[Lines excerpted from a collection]
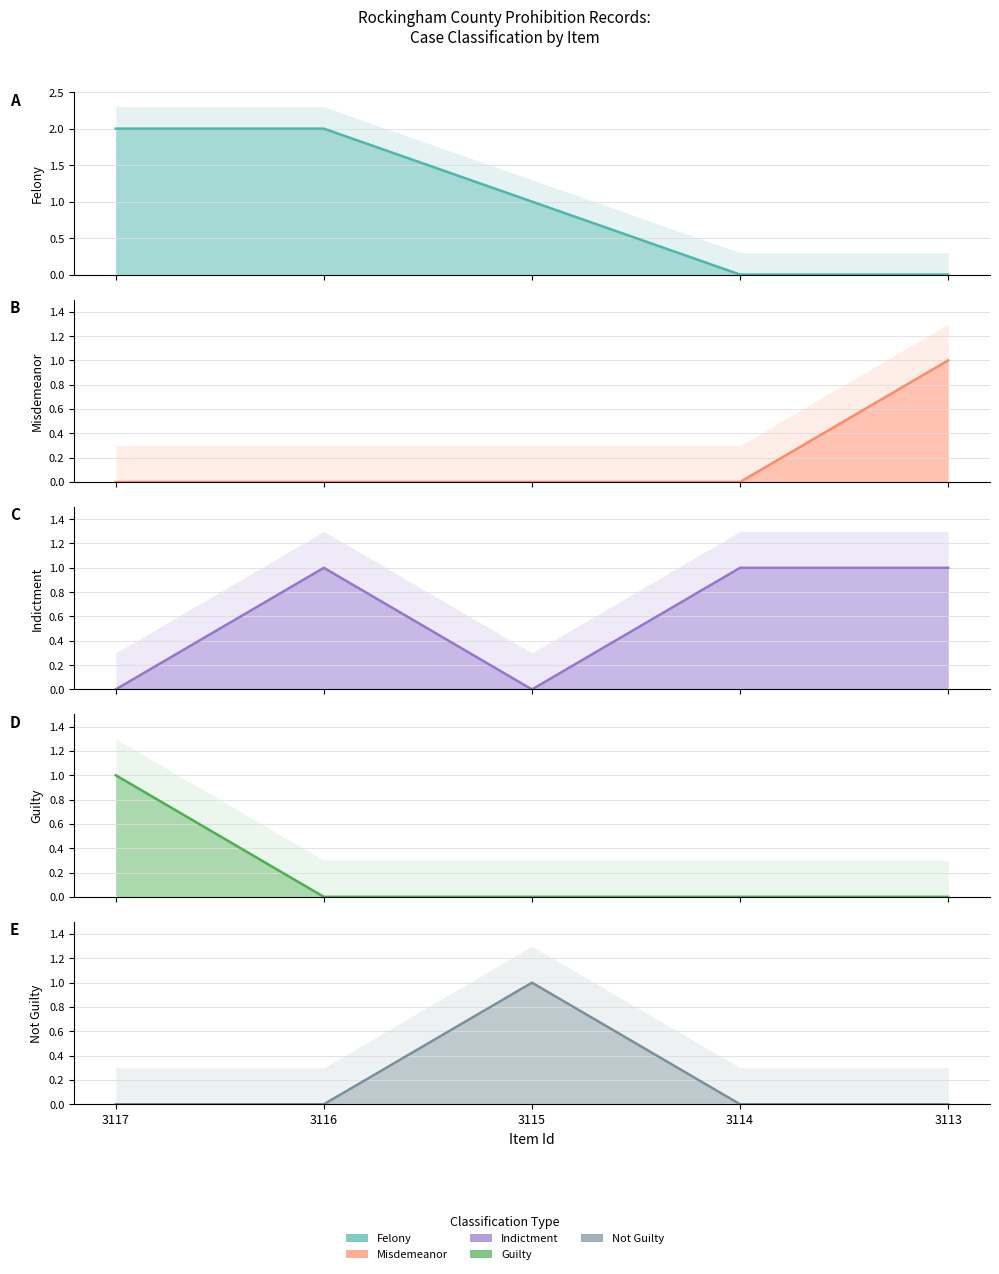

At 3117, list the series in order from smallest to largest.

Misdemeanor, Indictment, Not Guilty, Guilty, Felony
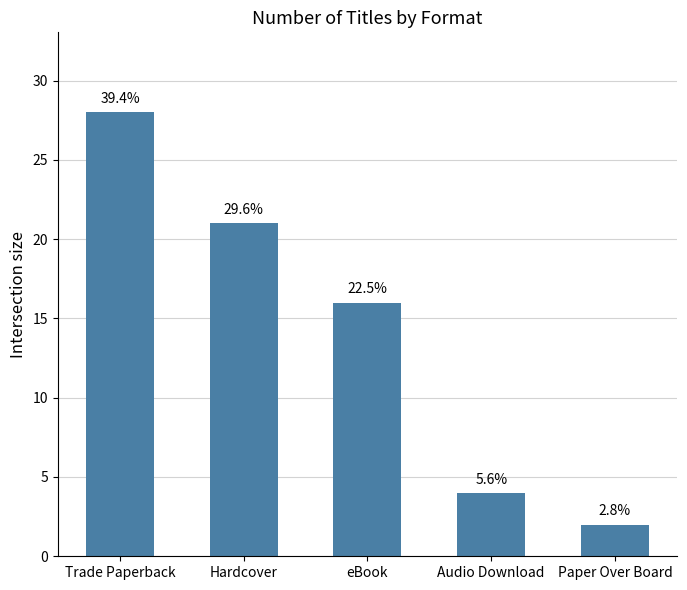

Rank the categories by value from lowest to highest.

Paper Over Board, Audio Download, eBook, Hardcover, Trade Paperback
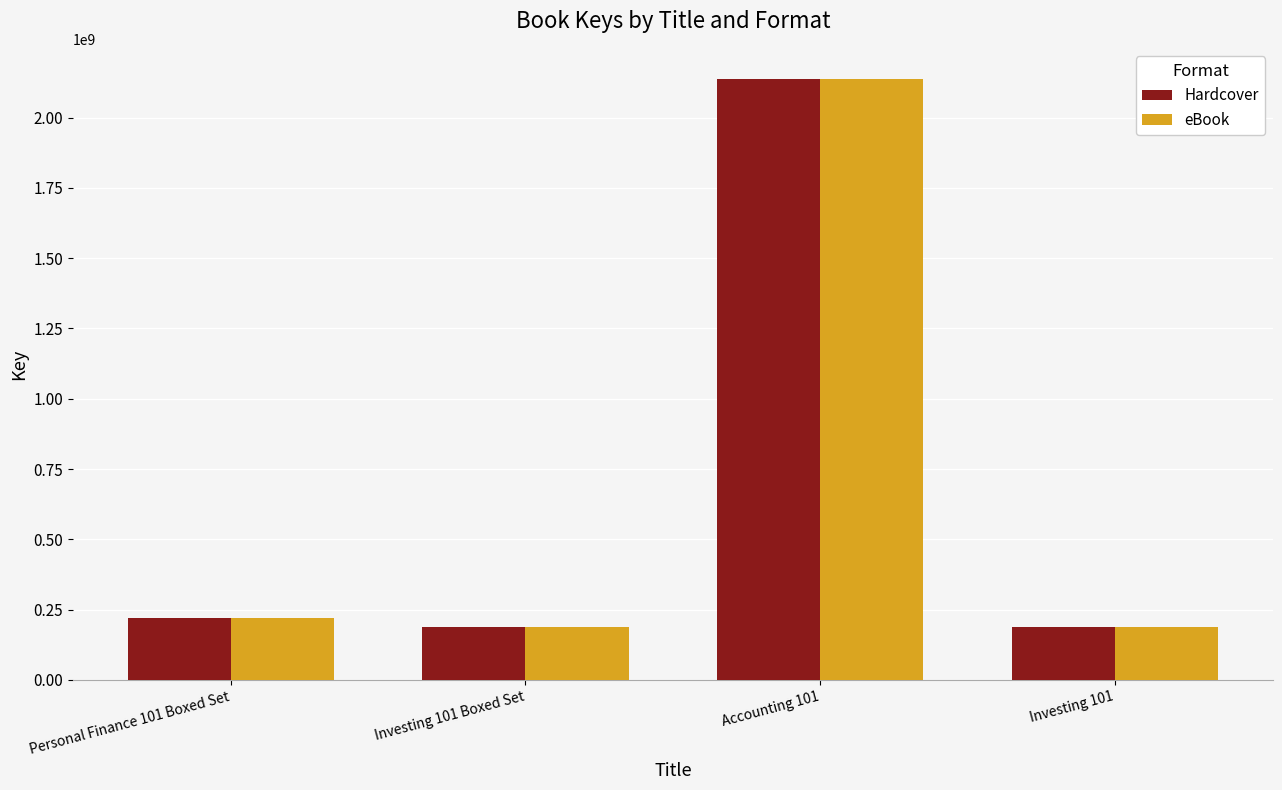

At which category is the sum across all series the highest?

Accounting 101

▶ Task requirements
Pull out the lines above, starting with the one containing "Paper Over Board, Audio" and running through the last line. Reproduce them word for word and leave out the pictures.

▶ Solution below
Paper Over Board, Audio Download, eBook, Hardcover, Trade Paperback

At which category is the sum across all series the highest?

Accounting 101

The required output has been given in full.